Embora os antipsicóticos sejam poderosos e muitas vezes eficazes, eles têm efeitos colaterais, como a indução de movimentos involuntários, por isso só devem ser tomados se for absolutamente necessário e sob a supervisão de um psiquiatra.

Terapia não farmacológica

As duas formas mais comuns de terapia para pessoas com transtorno delirante compartilhado são a terapia pessoal e a terapia familiar:

  • A terapia pessoal é um aconselhamento individual que se concentra na construção de um relacionamento entre o conselheiro e o paciente e visa criar um ambiente positivo no qual o paciente sinta que pode falar livremente e com verdade. Isso é vantajoso, pois o conselheiro geralmente pode obter mais informações do paciente para ter uma ideia melhor de como ajudá-lo. Além disso, se o paciente confia no que o conselheiro diz, será mais fácil refutar a ilusão.
  • A terapia familiar é uma técnica na qual toda a família entra em terapia em conjunto para trabalhar seus relacionamentos e encontrar maneiras de eliminar a ilusão dentro da dinâmica familiar. Por exemplo, se a irmã de alguém for a indutora, a família precisará estar envolvida para garantir que os dois sejam separados e para entender como a dinâmica familiar funcionará em torno disso. Quanto mais apoio um paciente tiver, maior a probabilidade de se recuperar, principalmente porque a insanidade a dois geralmente ocorre devido ao isolamento social.

Prognóstico

Infelizmente, não há muitas estatísticas sobre o prognóstico do transtorno delirante compartilhado, pois é uma doença muito rara e acredita-se que a maioria dos casos não seja relatada; porém, com tratamento adequado, o prognóstico costuma ser muito bom.

controvérsias

Admitir que as idéias delirantes de um grupo de pessoas que sofrem de tal transtorno são de fato delírios, no entanto, entraria em conflito com um princípio da psiquiatria: o Manual Diagnóstico e Estatístico de Transtornos Mentais afirma que uma pessoa NÃO PODE ser diagnosticada como delirante se a crença em A questão é comumente aceita por outros membros de sua cultura ou subcultura (caso contrário, mesmo a religião católica, com sua crença em um deus invisível, seria considerada psiquiatricamente relevante).

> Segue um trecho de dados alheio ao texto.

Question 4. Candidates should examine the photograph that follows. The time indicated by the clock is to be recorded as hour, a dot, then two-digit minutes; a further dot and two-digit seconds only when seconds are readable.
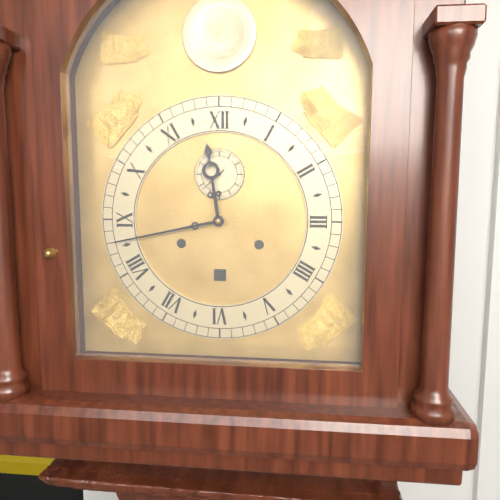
11.43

Quando uma comunidade bastante grande de pessoas, portanto, acaba acreditando em algo falso – ou pelo menos NÃO demonstrável – e potencialmente perigoso com base apenas em 'ouvir dizer', essas crenças não são consideradas 'delírios', mas sim 'histeria em massa'.

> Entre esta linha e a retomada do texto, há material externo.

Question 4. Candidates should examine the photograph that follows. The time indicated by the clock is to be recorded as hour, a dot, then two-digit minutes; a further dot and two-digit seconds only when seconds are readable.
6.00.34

Uma religião mundial é, de certa forma, um conjunto de delírios tão difundido que dá origem a uma histeria em massa que, por sua vez, se tornou tão difundida que se tornou "normal".

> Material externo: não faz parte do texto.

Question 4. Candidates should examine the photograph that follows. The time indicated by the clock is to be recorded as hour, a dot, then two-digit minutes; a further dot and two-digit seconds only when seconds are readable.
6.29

Quando uma religião 'oficial' deixa de ser difundida, torna-se delirante novamente: por exemplo, acreditar na ideia da existência de Zeus hoje é considerado delirante, mas a psiquiatria não o teria considerado há 2000 anos. A religião volta a ser delírio quando deixa de ser difundida.

Curiosity

O filme do diretor Todd Phillips, estrelado por Joaquin Phoenix e Lady Gaga, que será lançado nos cinemas em outubro de 2024 como sequência do filme Coringa (2019), se chamará “Coringa: Folie à deux”.

Supõe-se, portanto, que haja referências na trama à própria doença psiquiátrica discutida neste artigo.